_Your assignment_
Rewrite the lines below with every "髪" changed to "ヘア" and all else unchanged, omitting the pictures.

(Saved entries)
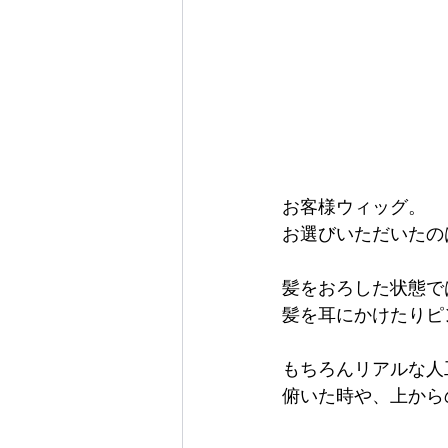
お客様ウィッグ。
お選びいただいたの
髪をおろした状態で
髪を耳にかけたりピ
もちろんリアルな人
俯いた時や、上から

_Solution_
お客様ウィッグ。
お選びいただいたの
ヘアをおろした状態で
ヘアを耳にかけたりピ
もちろんリアルな人
俯いた時や、上から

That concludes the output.